手刀がヴィヴィオの頭の上を通り抜ける。そしてヴィヴィオはアインハルトの下から彼女の腹部へとその両手を突きだす。二本の腕による掌底。クリスによる聖王強化が為されている今、その威力は細い腕から生み出される予想を大きく超えていた。
「がふっ……!」
「――――ってい!!」
後方へ大きく吹き飛ぶアインハルト。当たったのは腹部なのに、そのダメージは全身に満遍なく伝導する。珱嗄との修行で身に付けた技術の一つ、『衝撃透し』を使ったのだ。ヴィヴィオはこの技術を掌底の時のみ使える。拳では上手くダメージを伝えられないのだ。掌という相手に触れる範囲が広い攻撃方法の方が上手く出来る。
「……ヴィヴィオの奴って、こんなに強かったっけ?」
「いや、あたしの知る限りじゃあそこまで速くなかった」
「じゃあなんでいきなり……」
「多分……あのデバイスじゃないか? 前と違う要素があるとしたら、アレしか考えられない」
ノーヴェとスバルがそう考察する。ヴィヴィオの凄まじい成長に少し恐ろしいモノを感じながらも、素直に賞賛する想いもあった。
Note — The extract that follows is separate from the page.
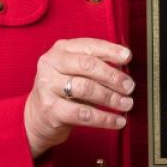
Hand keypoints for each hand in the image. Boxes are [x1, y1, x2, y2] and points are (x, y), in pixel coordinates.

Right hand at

「珱嗄さん、アンタ……ヴィヴィオになにをやったんだ?」
「デバイスだよ。ちょっとゆりかごを圧縮しただけの」
「なるほど……ん? 今なんて言った?」
「おっぴろぴーん」
「せめて言語で返してほしかったなー!?」
「でゅーわー!」
「ティィアナァァァ!!!」
珱嗄のボケと、ティアナのコーラス。まだこのノリに付いていけないノーヴェは直ぐにぶちぎれた。ツッコミを行うにはレベルと経験値が足りないようだ。まだまだ未熟よのう。
「まぁ俺が育てた娘だ。あれくらい出来るさ」
「……こりゃ、うかうかしてっと追い抜かれるかな……ハッ、燃えるぜ!」
「わはは、もう抜かれていることに気が付かないノーヴェちゃんであった」
「ま、まだ負けてねーしっ!」
ヴィヴィオの圧倒的な戦いの最中、珱嗄達はそんな会話をしていたのだった。